I found the cause: disk space is exausted

rodoufu commented 3 years ago

the same problem:

[root@itserver4 docker-deploy]# docker info Client: Debug Mode: false Server: Containers: 95 Running: 38 Paused: 0 Stopped: 57 Images: 102 Server Version: 19.03.9 Storage Driver: overlay2 Backing Filesystem: extfs Supports d_type: true Native Overlay Diff: true Logging Driver: json-file Cgroup Driver: cgroupfs Plugins: Volume: local Network: bridge host ipvlan macvlan null overlay Log: awslogs fluentd gcplogs gelf journald json-file local logentries splunk syslog Swarm: error NodeID: Error: manager stopped: can't initialize raft node: WAL error cannot be repaired: unexpected EOF Is Manager: false Node Address: 10.116.200.4 Runtimes: runc Default Runtime: runc Init Binary: docker-init containerd version: 7ad184331fa3e55e52b890ea95e65ba581ae3429 runc version: dc9208a3303feef5b3839f4323d9beb36df0a9dd init version: fec3683 Security Options: seccomp Profile: default Kernel Version: 3.10.0-1127.8.2.el7.x86_64 Operating System: CentOS Linux 7 (Core) OSType: linux Architecture: x86_64 CPUs: 8 Total Memory: 31.16GiB Name: itserver4 ID: EDKT:BAQ2:G2UL:JVBH:ZRRW:23BB:HVB3:PFSX:DDP2:HMYV:SCNH:ZHTZ Docker Root Dir: /mnt/data/varlib_docker/docker Debug Mode: false Registry: https://index.docker.io/v1/ Labels: Experimental: true Insecure Registries: 127.0.0.0/8 Registry Mirrors: https://gpkhi0nk.mirror.aliyuncs.com/ Live Restore Enabled: false WARNING: API is accessible on http://0.0.0.0:2375 without encryption.
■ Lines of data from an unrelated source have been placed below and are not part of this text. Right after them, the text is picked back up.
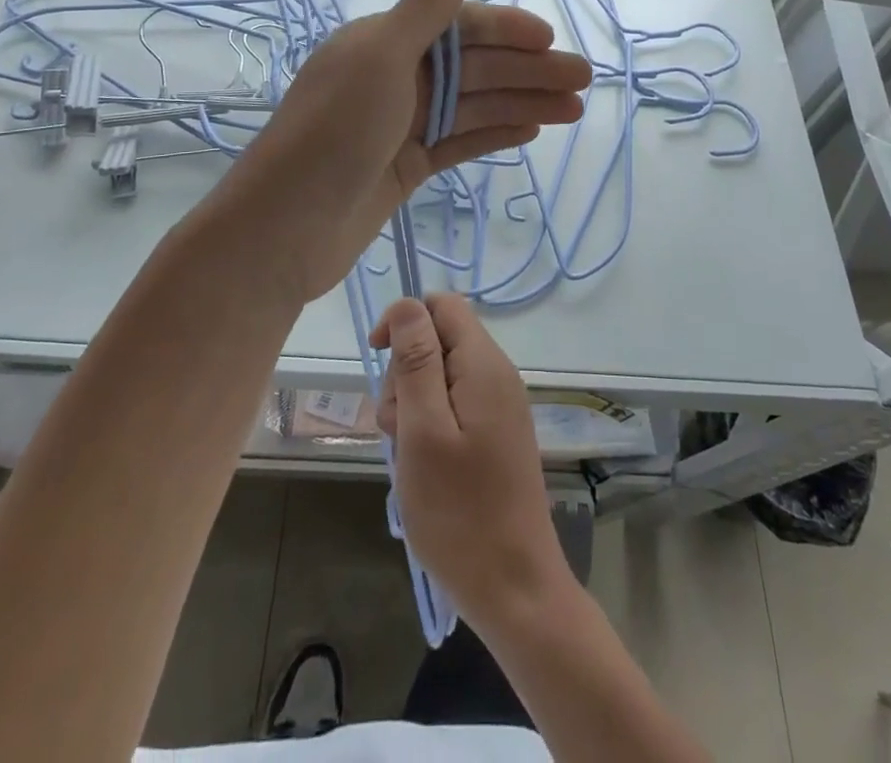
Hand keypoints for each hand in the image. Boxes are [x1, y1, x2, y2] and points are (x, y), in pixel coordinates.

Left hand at [232, 0, 591, 300]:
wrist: (284, 228)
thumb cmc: (333, 132)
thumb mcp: (377, 58)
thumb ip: (423, 13)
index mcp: (382, 43)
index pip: (456, 27)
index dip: (505, 30)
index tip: (549, 39)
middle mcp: (393, 78)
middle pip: (472, 67)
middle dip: (527, 70)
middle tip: (583, 80)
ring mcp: (400, 125)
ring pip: (473, 106)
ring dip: (522, 103)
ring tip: (574, 109)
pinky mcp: (406, 167)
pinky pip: (459, 142)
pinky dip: (493, 134)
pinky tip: (531, 131)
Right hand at [372, 294, 576, 636]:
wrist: (513, 586)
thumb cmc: (459, 511)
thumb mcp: (423, 430)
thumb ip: (415, 360)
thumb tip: (407, 304)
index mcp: (484, 364)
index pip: (441, 305)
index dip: (403, 321)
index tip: (376, 359)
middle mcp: (497, 374)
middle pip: (439, 339)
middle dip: (405, 372)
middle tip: (397, 428)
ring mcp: (500, 404)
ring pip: (441, 374)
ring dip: (413, 404)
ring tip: (409, 454)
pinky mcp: (496, 432)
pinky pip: (454, 405)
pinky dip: (429, 425)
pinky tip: (423, 464)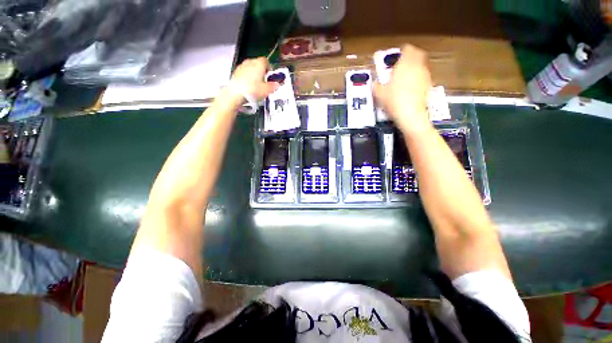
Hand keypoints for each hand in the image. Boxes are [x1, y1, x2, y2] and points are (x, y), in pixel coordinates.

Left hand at [230, 57, 278, 101]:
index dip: (269, 68)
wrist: (236, 93)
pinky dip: (248, 77)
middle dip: (262, 70)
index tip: (271, 75)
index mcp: (259, 64)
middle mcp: (250, 62)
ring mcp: (242, 66)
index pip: (266, 61)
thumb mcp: (267, 90)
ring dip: (254, 73)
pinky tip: (249, 86)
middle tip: (265, 80)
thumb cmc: (253, 90)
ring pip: (251, 67)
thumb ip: (273, 86)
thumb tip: (277, 84)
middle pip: (258, 63)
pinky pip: (245, 72)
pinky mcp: (236, 72)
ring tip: (257, 84)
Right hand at [374, 45, 432, 134]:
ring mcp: (424, 75)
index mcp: (404, 64)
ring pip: (421, 65)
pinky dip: (418, 77)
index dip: (403, 51)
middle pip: (418, 54)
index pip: (408, 49)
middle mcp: (417, 66)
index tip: (398, 55)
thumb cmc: (393, 100)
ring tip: (406, 76)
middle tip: (404, 63)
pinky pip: (423, 76)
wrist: (410, 114)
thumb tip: (374, 84)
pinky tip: (411, 87)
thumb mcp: (379, 94)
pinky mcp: (429, 85)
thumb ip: (376, 86)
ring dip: (415, 67)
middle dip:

Access to the remote API is equivalent to root access on the host. Refer to the 'Docker daemon attack surface' section in the documentation for more information: https://docs.docker.com/engine/security/security/#docker-daemon-attack-surface

I found the cause: disk space is exausted

Yes, I've described it in the issue description, it happened after the machine ran out of space. But even after I released some space it was happening.
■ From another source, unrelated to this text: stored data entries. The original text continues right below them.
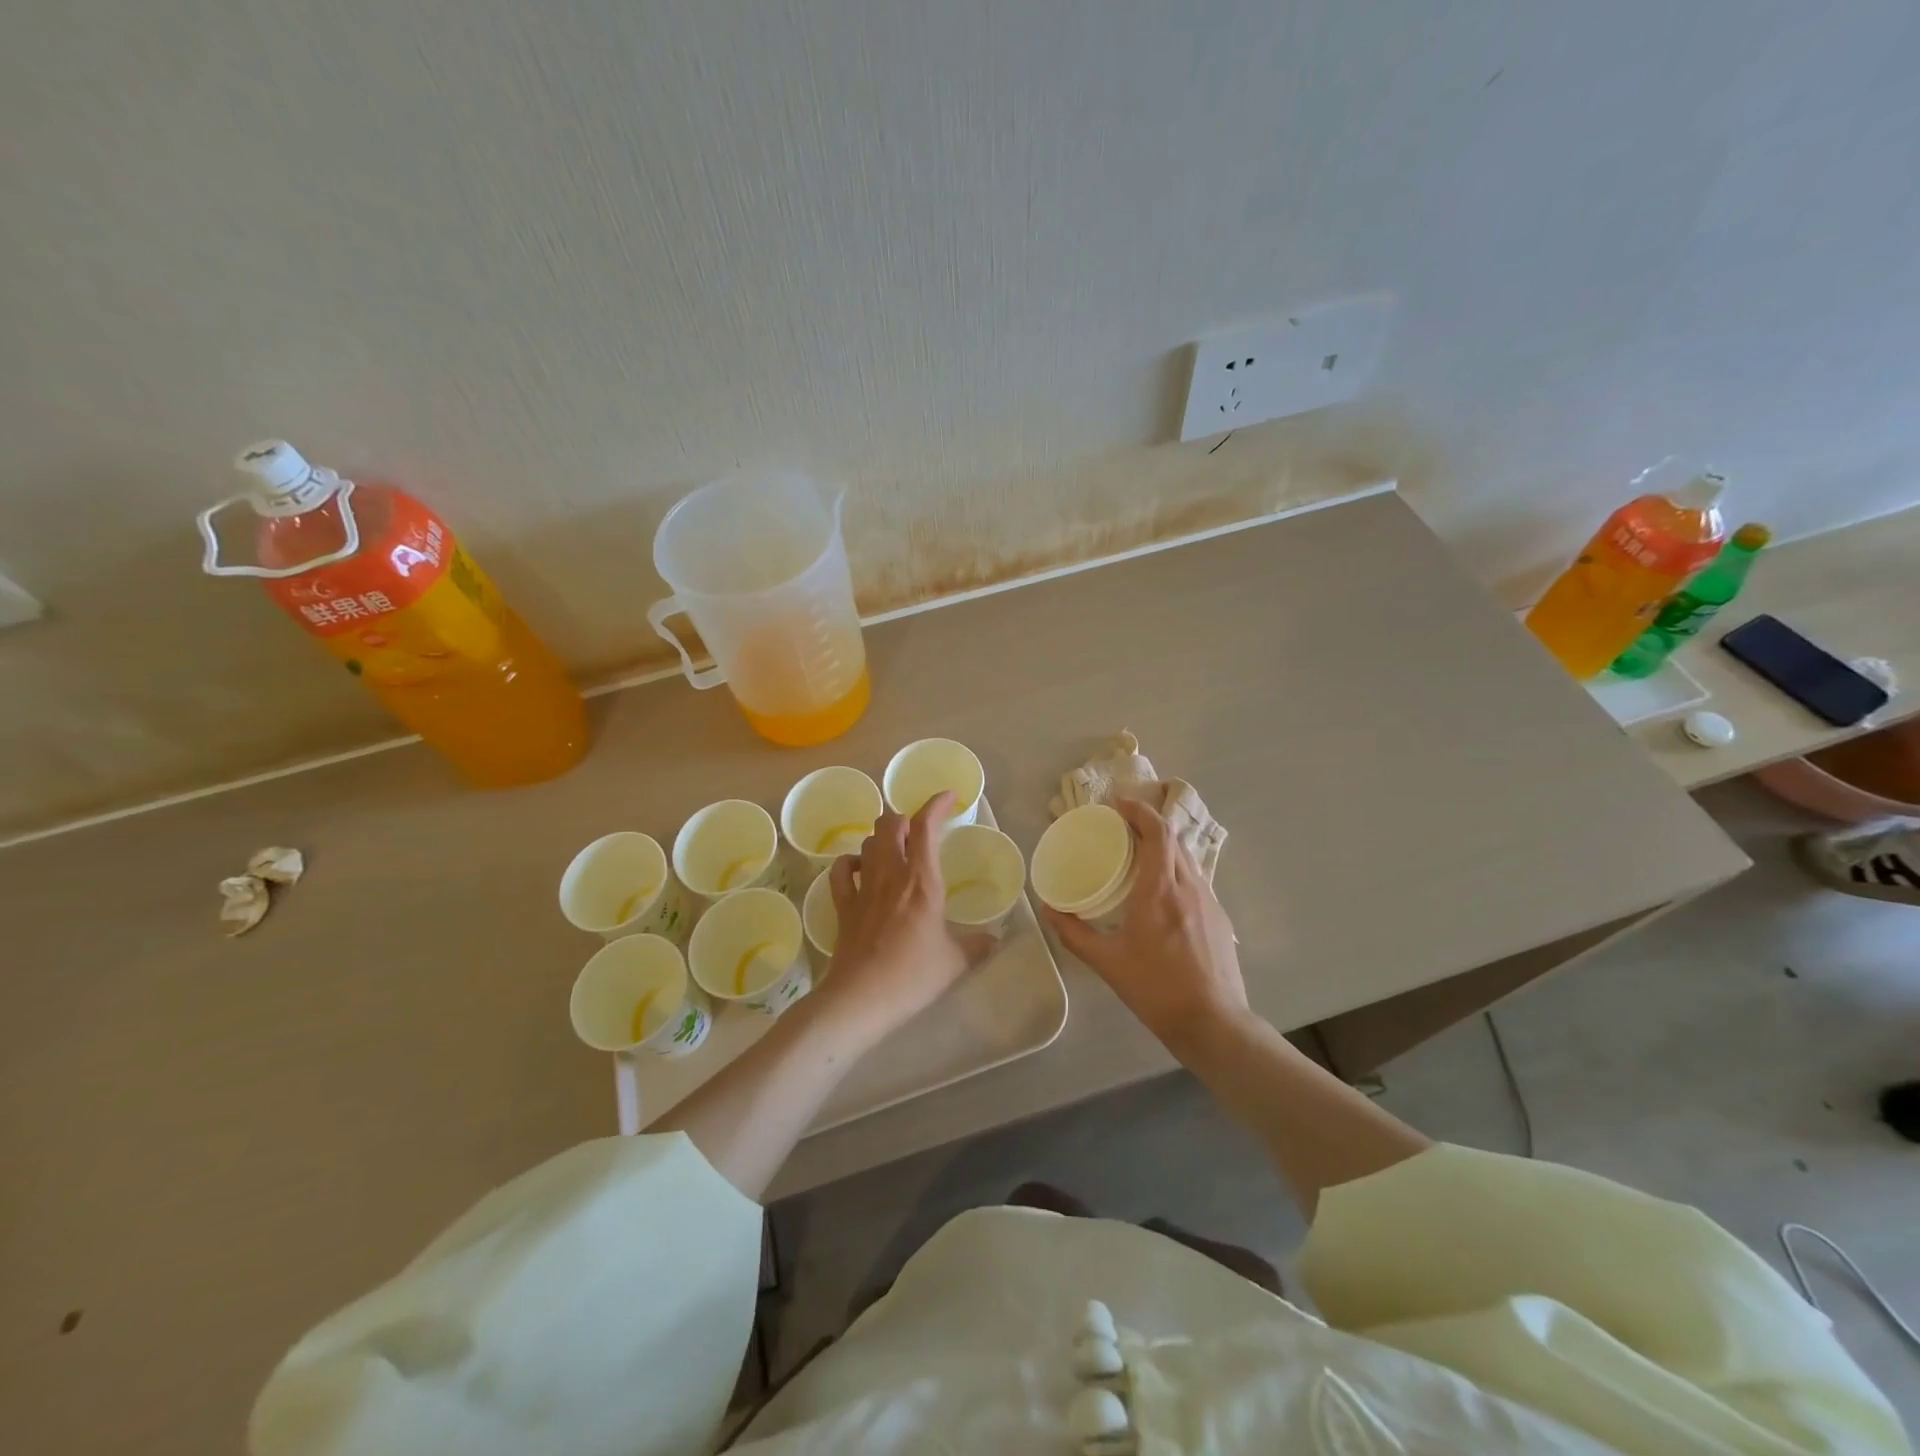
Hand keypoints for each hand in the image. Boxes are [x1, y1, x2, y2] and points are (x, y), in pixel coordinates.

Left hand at [815, 791, 992, 1045]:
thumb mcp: (956, 962)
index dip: (936, 804)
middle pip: (890, 824)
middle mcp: (891, 874)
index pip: (925, 826)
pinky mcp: (843, 905)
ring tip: (896, 850)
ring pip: (867, 842)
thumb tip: (995, 939)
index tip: (949, 797)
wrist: (860, 998)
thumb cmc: (913, 976)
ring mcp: (862, 887)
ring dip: (882, 838)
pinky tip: (859, 869)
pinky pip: (840, 870)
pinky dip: (850, 862)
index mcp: (922, 881)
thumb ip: (978, 945)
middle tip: (920, 831)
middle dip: (905, 818)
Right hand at [1042, 798, 1247, 1054]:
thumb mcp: (1108, 962)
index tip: (1118, 804)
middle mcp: (1188, 886)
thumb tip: (1047, 910)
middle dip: (1148, 824)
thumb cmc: (1156, 989)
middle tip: (1121, 827)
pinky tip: (1162, 891)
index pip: (1157, 832)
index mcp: (1160, 890)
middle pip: (1173, 839)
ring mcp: (1209, 901)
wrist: (1213, 1023)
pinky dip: (1176, 869)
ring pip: (1187, 858)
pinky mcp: (1219, 918)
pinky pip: (1195, 879)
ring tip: (1139, 853)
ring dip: (1164, 846)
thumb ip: (1075, 933)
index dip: (1139, 811)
jory3 commented 1 year ago

Old thread, but same issue: The same here: When the disk of my swarm manager ran out of space, I got the above-mentioned error message. Even after freeing space and rebooting the issue persists, I have not found a solution yet.
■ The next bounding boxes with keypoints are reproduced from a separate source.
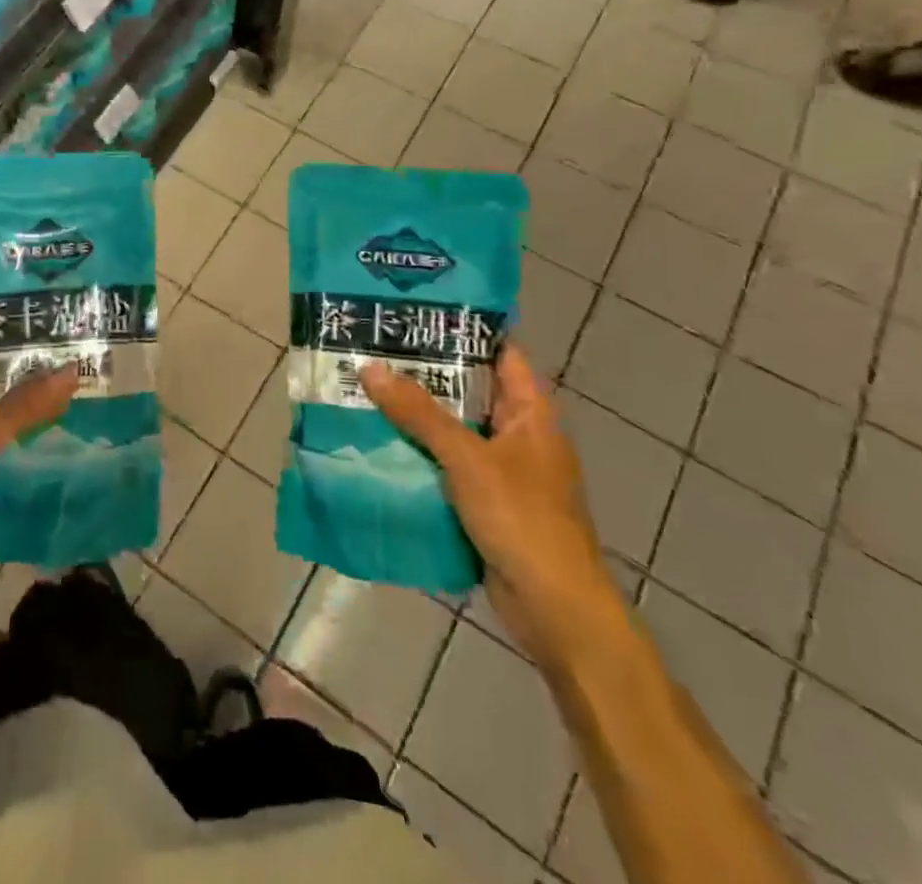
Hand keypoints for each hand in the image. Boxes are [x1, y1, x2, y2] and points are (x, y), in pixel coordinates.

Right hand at [361, 347, 621, 673]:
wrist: (555, 610)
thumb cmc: (522, 519)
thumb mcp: (467, 458)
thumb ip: (419, 413)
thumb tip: (369, 367)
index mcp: (531, 413)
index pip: (501, 352)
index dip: (465, 328)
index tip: (418, 311)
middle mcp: (519, 434)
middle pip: (471, 389)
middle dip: (427, 372)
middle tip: (376, 347)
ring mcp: (503, 470)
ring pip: (455, 428)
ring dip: (418, 415)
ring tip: (366, 387)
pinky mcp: (486, 501)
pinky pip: (447, 464)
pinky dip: (419, 452)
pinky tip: (380, 442)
shrinidhi-live commented 1 year ago

@jory3 Did you find a solution eventually ?

jory3 commented 1 year ago

@shrinidhi-live unfortunately not, I finally set up the cluster again and then restored a portainer-backup.

ieugen commented 11 months ago

Hi, I am also running in this issue constantly.

We have a dev cluser with 20 nodes, 3 managers. On (one of) the manager nodes we run some workloads that for some reason fill the disk every couple of days. When this happens, the node state changes to Down and then it can't recover. I made free disk space available and restarted the whole server. The node will not rejoin the swarm cluster.

I had to remove the node from the swarm and also have it leave the swarm (both sides - he believed he was in a swarm !?). Then I joined the node again to the cluster.

This has happened to me a couple of times - so it's reproducible. I believe it happened on more than 1 node with same issue.